You might experience meaning in your life through music, sport, learning, nature, hobbies, art, meditation, or spirituality.
However, one of the most reported pathways to meaning in life is through your relationships.
When you have positive relationships, meaning is experienced through feelings of safety, sharing, contribution, growth, empathy, inclusion, friendship, and love.
What would your life be like without the positive relationships you have?
A word of warning here: Just as you are hard-wired with a yearning to belong, humans also have an innate ability to take things for granted.
We get used to things in our lives very quickly.
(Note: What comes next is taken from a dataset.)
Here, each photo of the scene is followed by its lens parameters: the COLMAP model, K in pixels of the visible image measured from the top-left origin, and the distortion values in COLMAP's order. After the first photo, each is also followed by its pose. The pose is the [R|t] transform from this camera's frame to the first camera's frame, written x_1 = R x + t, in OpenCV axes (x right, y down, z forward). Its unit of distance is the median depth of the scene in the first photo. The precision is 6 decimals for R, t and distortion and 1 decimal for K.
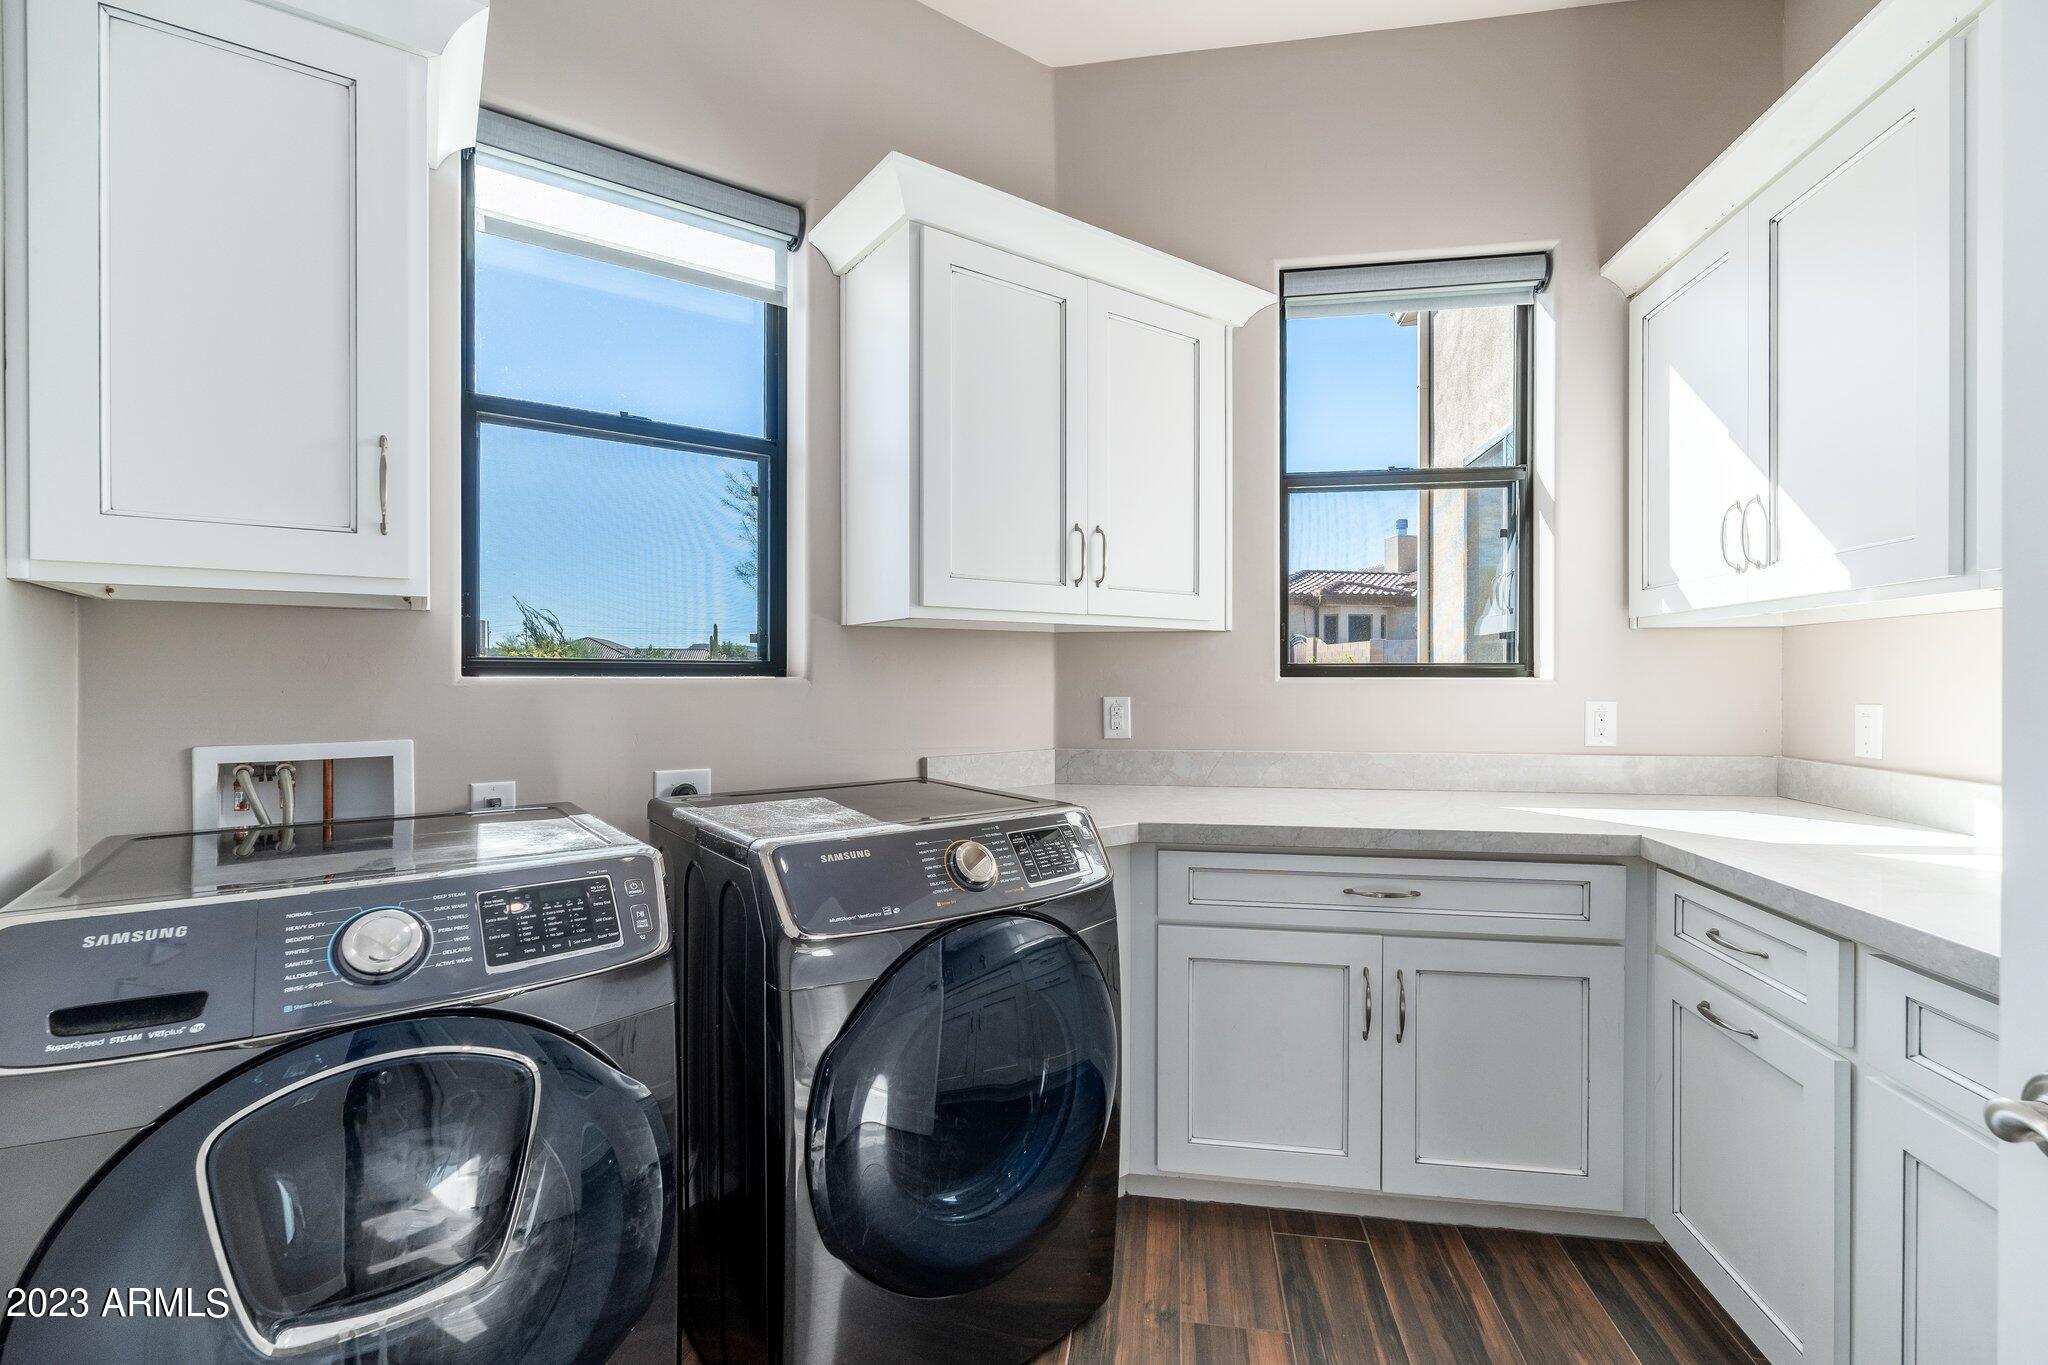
lens RADIAL K [[913.1, 0, 1024.0], [0, 913.1, 682.5], [0, 0, 1]] dist [0.001567, 0.000672]
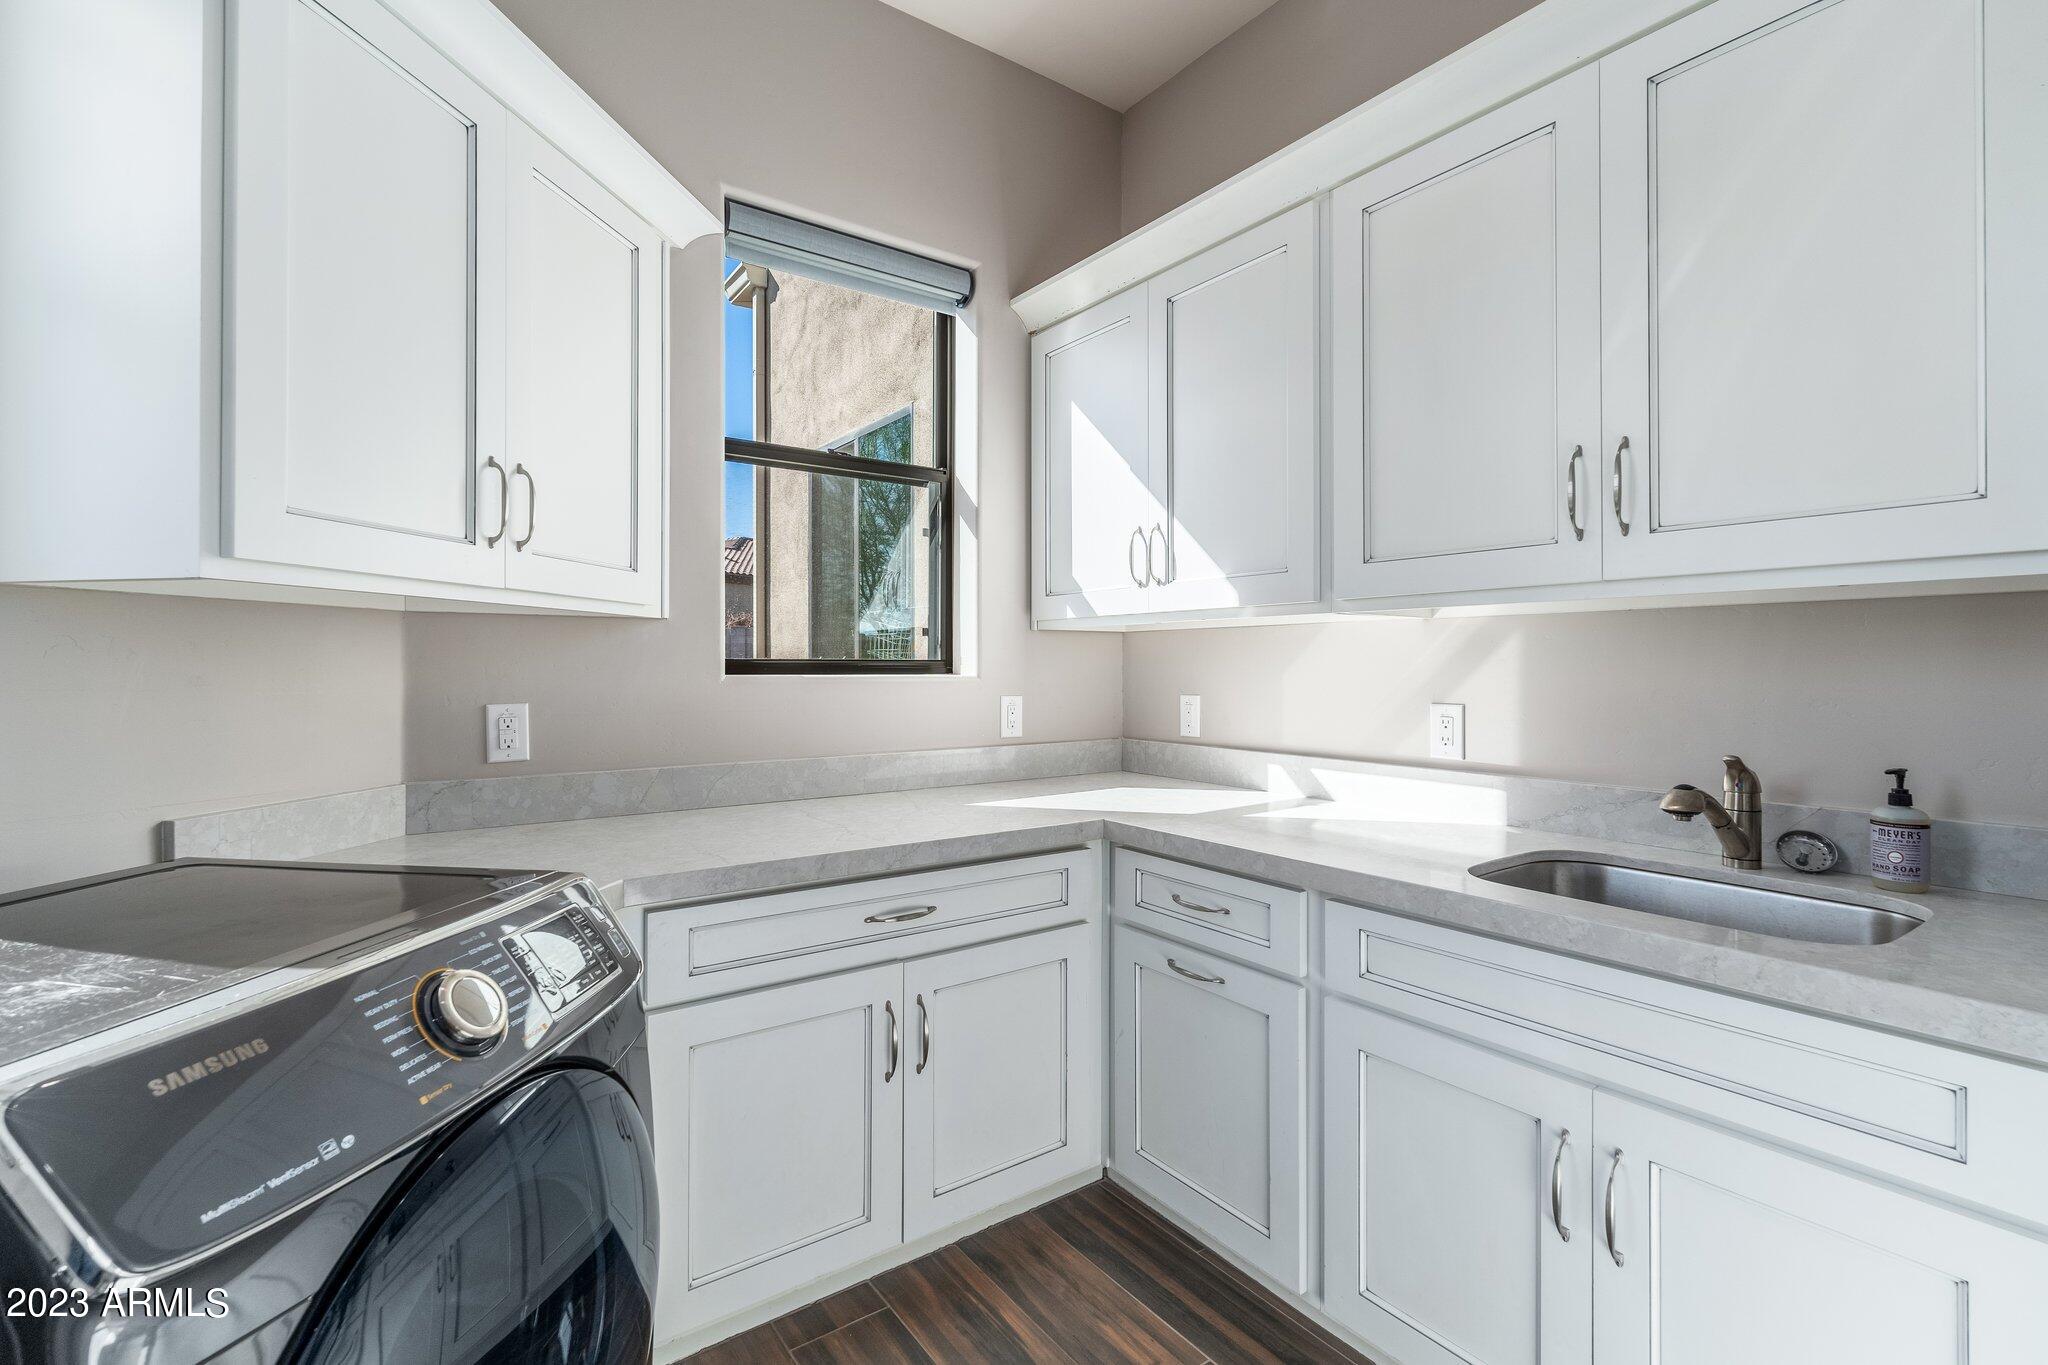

Psychologists refer to it as hedonic adaptation.
That positive feeling you get from new car, new house, or new clothes, doesn’t take long before you get used to it, start taking it for granted and that initial positive feeling is diminished.
Be careful not to become used to, take for granted and diminish that life-enhancing sense of meaning you get from your relationships.
Put simply, relationships really matter.
4. Living your life intentionally
Paying attention to your intentions is one of the most helpful ways to help guide you to living your best life.
Living your life intentionally means having a mindful awareness of what’s really motivating your decisions and actions, and the impact those decisions and actions will have on others.
A powerful pathway toward living your life intentionally is to write out Intention Statements.
An intention statement clearly outlines what you want FOR others, not just what you want from them.
It covers what you want others to experience, feel, or have as a result of your intentional decisions or actions.
In your personal life, an intention statement might focus on what you want for your partner, rather than what you want from them; or in a workplace setting it might cover what you want for your customers, rather than what you want from them
When you are clear about your intentions for others and take positive and appropriate action to deliver on those intentions, you make life better for them in some way.
Living your life intentionally also boosts your own well-being … you feel good about doing good for others.
In workplace settings, when people choose to work intentionally to make life better for others, the business is positively impacted across almost every measure of success.
Paying attention to your intentions really matters.
5. Living your life authentically
The fifth major theme researchers have identified to help you determine what really matters in your life, is living your life authentically.
To live your life authentically is to intentionally choose actions that are aligned with your personal values and goals and to hold yourself accountable for the impact of those actions on yourself and on others.
Living authentically in any given situation, is a constant appraisal of the costs and benefits, the risks, and rewards of being open and truthful about what you genuinely think, feel, and want to do.
Living your life authentically will take courage and vulnerability and on occasion it might not be possible or preferable for you to choose complete authenticity.
For example, sometimes it shows more integrity and empathy for you to hide your thoughts and feelings if it does unnecessary harm to others.
To live authentically will require you to:
- live your life aligned with your values
- live your life by using your character strengths
- live your life in ways that bring you a sense of meaning, and
- live your life intentionally.
Make 2022 Really Matter
There is no better time than now to shake it up, to pause, reflect and use these five major themes to help you determine what really matters to you and ensure you’re living your best life – a life full of meaning, intention, and authenticity.
2 Responses
Very nicely put.
My recommendations have been:
Social connectedness
Sense of Purpose
Curiosity
Thanks Stephen. I agree with your recommendations … all three have evidence-based research strongly associating them with increased well-being.